Saved data entries:

'''

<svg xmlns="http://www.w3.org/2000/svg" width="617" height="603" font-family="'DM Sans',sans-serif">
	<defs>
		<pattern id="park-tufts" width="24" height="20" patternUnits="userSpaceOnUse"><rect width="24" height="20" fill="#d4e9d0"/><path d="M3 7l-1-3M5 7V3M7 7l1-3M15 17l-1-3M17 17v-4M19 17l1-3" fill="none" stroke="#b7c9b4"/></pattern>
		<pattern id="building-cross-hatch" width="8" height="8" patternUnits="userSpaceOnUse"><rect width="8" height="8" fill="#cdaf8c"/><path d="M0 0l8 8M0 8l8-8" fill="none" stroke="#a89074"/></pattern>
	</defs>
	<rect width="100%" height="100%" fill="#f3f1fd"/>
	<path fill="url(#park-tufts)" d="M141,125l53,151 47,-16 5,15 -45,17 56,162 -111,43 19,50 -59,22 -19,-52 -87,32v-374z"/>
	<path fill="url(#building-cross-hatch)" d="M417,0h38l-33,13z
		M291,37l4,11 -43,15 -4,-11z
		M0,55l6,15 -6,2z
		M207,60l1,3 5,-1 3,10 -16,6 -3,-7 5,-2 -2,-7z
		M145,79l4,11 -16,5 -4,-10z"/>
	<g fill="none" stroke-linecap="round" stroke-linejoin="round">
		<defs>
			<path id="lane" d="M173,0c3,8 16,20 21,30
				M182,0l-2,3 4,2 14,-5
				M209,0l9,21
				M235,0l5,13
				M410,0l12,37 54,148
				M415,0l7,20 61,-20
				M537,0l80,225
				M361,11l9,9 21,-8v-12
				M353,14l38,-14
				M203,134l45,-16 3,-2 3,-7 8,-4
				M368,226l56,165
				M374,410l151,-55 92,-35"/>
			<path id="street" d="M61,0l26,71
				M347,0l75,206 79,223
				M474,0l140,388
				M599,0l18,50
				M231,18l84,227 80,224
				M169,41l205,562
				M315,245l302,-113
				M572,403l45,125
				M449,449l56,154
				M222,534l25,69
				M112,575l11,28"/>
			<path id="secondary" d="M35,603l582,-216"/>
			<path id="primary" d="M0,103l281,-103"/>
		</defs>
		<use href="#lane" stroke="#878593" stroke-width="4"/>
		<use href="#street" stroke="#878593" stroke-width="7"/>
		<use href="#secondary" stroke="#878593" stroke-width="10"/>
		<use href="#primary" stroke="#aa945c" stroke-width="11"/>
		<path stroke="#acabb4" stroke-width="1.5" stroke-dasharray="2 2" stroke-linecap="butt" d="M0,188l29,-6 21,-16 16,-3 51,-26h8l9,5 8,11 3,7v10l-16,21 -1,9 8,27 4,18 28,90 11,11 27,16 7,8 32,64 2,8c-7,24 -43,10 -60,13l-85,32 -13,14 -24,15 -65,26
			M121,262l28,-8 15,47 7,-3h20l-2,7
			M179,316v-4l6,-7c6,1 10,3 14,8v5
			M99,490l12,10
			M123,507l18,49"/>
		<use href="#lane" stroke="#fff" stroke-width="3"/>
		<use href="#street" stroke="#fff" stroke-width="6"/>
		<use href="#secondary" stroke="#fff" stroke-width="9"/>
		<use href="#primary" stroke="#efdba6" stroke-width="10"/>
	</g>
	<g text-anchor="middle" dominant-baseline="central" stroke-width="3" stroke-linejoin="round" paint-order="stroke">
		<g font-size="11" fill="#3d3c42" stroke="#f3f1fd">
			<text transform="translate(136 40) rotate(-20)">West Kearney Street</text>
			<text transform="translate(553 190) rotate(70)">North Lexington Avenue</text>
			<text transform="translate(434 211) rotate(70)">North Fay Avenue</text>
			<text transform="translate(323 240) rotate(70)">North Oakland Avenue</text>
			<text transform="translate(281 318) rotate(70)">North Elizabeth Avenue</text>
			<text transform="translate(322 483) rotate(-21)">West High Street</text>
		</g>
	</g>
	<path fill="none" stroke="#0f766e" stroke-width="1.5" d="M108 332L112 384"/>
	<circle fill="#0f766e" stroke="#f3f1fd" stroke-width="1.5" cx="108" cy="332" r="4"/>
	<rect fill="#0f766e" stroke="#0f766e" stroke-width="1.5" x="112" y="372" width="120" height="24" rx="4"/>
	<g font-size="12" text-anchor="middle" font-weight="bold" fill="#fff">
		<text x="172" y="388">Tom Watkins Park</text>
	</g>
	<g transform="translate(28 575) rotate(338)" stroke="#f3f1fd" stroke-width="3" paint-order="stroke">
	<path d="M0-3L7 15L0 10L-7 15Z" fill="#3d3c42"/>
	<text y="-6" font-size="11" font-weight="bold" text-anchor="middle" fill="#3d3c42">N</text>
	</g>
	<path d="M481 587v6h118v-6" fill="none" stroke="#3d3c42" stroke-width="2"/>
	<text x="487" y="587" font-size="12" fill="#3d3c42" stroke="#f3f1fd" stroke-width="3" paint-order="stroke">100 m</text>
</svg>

'''

• EXERCISE DESCRIPTION
Among the lines above, count those that hold the word "round" and give only the count.

• PROBLEM SOLUTION
2